● Problem: Your response must be made up of each line in the data below that contains the string "behavioral".

● Data extracts:

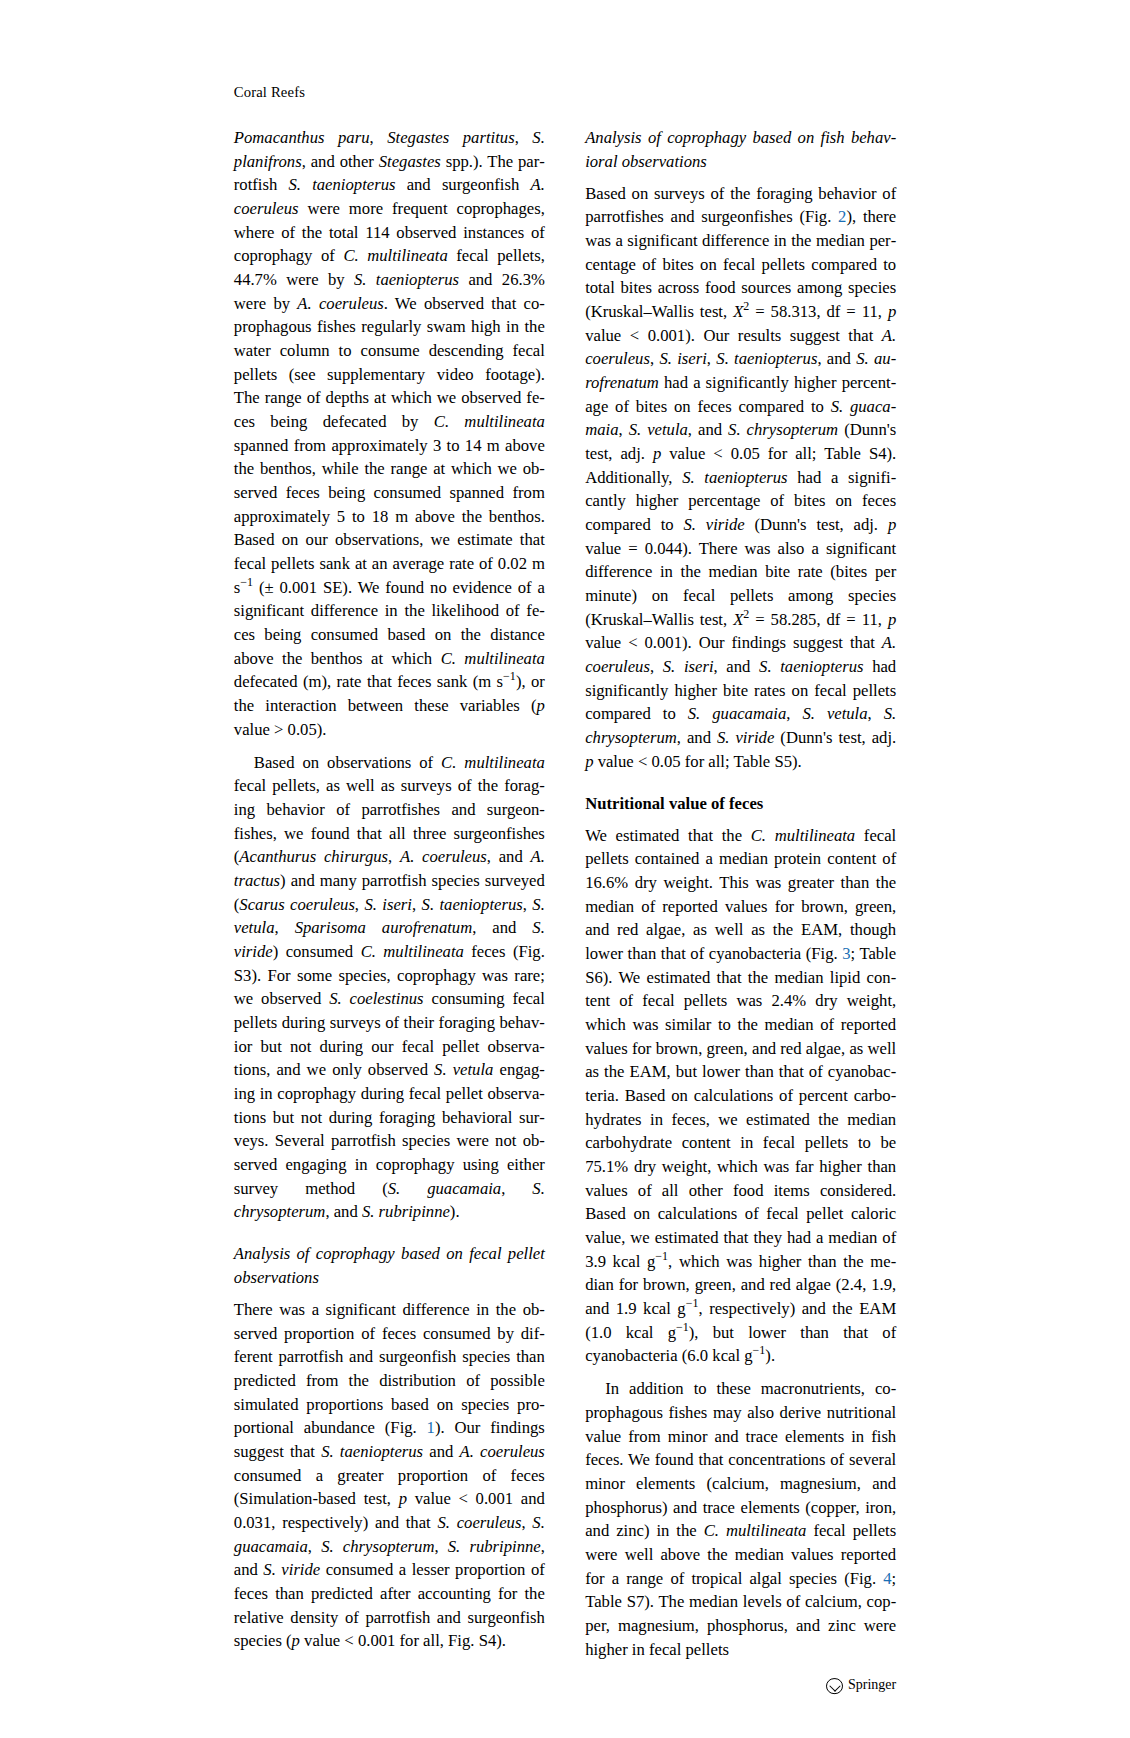Coral Reefs
Pomacanthus paru, Stegastes partitus, S. planifrons, and other Stegastes spp.). The parrotfish S. taeniopterus and surgeonfish A. coeruleus were more frequent coprophages, where of the total 114 observed instances of coprophagy of C. multilineata fecal pellets, 44.7% were by S. taeniopterus and 26.3% were by A. coeruleus. We observed that coprophagous fishes regularly swam high in the water column to consume descending fecal pellets (see supplementary video footage). The range of depths at which we observed feces being defecated by C. multilineata spanned from approximately 3 to 14 m above the benthos, while the range at which we observed feces being consumed spanned from approximately 5 to 18 m above the benthos. Based on our observations, we estimate that fecal pellets sank at an average rate of 0.02 m s−1 (± 0.001 SE). We found no evidence of a significant difference in the likelihood of feces being consumed based on the distance above the benthos at which C. multilineata defecated (m), rate that feces sank (m s−1), or the interaction between these variables (p value > 0.05).
Based on observations of C. multilineata fecal pellets, as well as surveys of the foraging behavior of parrotfishes and surgeonfishes, we found that all three surgeonfishes (Acanthurus chirurgus, A. coeruleus, and A. tractus) and many parrotfish species surveyed (Scarus coeruleus, S. iseri, S. taeniopterus, S. vetula, Sparisoma aurofrenatum, and S. viride) consumed C. multilineata feces (Fig. S3). For some species, coprophagy was rare; we observed S. coelestinus consuming fecal pellets during surveys of their foraging behavior but not during our fecal pellet observations, and we only observed S. vetula engaging in coprophagy during fecal pellet observations but not during foraging behavioral surveys. Several parrotfish species were not observed engaging in coprophagy using either survey method (S. guacamaia, S. chrysopterum, and S. rubripinne).
Analysis of coprophagy based on fecal pellet observations
There was a significant difference in the observed proportion of feces consumed by different parrotfish and surgeonfish species than predicted from the distribution of possible simulated proportions based on species proportional abundance (Fig. 1). Our findings suggest that S. taeniopterus and A. coeruleus consumed a greater proportion of feces (Simulation-based test, p value < 0.001 and 0.031, respectively) and that S. coeruleus, S. guacamaia, S. chrysopterum, S. rubripinne, and S. viride consumed a lesser proportion of feces than predicted after accounting for the relative density of parrotfish and surgeonfish species (p value < 0.001 for all, Fig. S4).
Analysis of coprophagy based on fish behavioral observations
Based on surveys of the foraging behavior of parrotfishes and surgeonfishes (Fig. 2), there was a significant difference in the median percentage of bites on fecal pellets compared to total bites across food sources among species (Kruskal–Wallis test, X2 = 58.313, df = 11, p value < 0.001). Our results suggest that A. coeruleus, S. iseri, S. taeniopterus, and S. aurofrenatum had a significantly higher percentage of bites on feces compared to S. guacamaia, S. vetula, and S. chrysopterum (Dunn's test, adj. p value < 0.05 for all; Table S4). Additionally, S. taeniopterus had a significantly higher percentage of bites on feces compared to S. viride (Dunn's test, adj. p value = 0.044). There was also a significant difference in the median bite rate (bites per minute) on fecal pellets among species (Kruskal–Wallis test, X2 = 58.285, df = 11, p value < 0.001). Our findings suggest that A. coeruleus, S. iseri, and S. taeniopterus had significantly higher bite rates on fecal pellets compared to S. guacamaia, S. vetula, S. chrysopterum, and S. viride (Dunn's test, adj. p value < 0.05 for all; Table S5).
Nutritional value of feces
We estimated that the C. multilineata fecal pellets contained a median protein content of 16.6% dry weight. This was greater than the median of reported values for brown, green, and red algae, as well as the EAM, though lower than that of cyanobacteria (Fig. 3; Table S6). We estimated that the median lipid content of fecal pellets was 2.4% dry weight, which was similar to the median of reported values for brown, green, and red algae, as well as the EAM, but lower than that of cyanobacteria. Based on calculations of percent carbohydrates in feces, we estimated the median carbohydrate content in fecal pellets to be 75.1% dry weight, which was far higher than values of all other food items considered. Based on calculations of fecal pellet caloric value, we estimated that they had a median of 3.9 kcal g−1, which was higher than the median for brown, green, and red algae (2.4, 1.9, and 1.9 kcal g−1, respectively) and the EAM (1.0 kcal g−1), but lower than that of cyanobacteria (6.0 kcal g−1).
In addition to these macronutrients, coprophagous fishes may also derive nutritional value from minor and trace elements in fish feces. We found that concentrations of several minor elements (calcium, magnesium, and phosphorus) and trace elements (copper, iron, and zinc) in the C. multilineata fecal pellets were well above the median values reported for a range of tropical algal species (Fig. 4; Table S7). The median levels of calcium, copper, magnesium, phosphorus, and zinc were higher in fecal pellets
Springer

● Answer to this problem:
Based on observations of C. multilineata fecal pellets, as well as surveys of the foraging behavior of parrotfishes and surgeonfishes, we found that all three surgeonfishes (Acanthurus chirurgus, A. coeruleus, and A. tractus) and many parrotfish species surveyed (Scarus coeruleus, S. iseri, S. taeniopterus, S. vetula, Sparisoma aurofrenatum, and S. viride) consumed C. multilineata feces (Fig. S3). For some species, coprophagy was rare; we observed S. coelestinus consuming fecal pellets during surveys of their foraging behavior but not during our fecal pellet observations, and we only observed S. vetula engaging in coprophagy during fecal pellet observations but not during foraging behavioral surveys. Several parrotfish species were not observed engaging in coprophagy using either survey method (S. guacamaia, S. chrysopterum, and S. rubripinne).
Analysis of coprophagy based on fish behavioral observations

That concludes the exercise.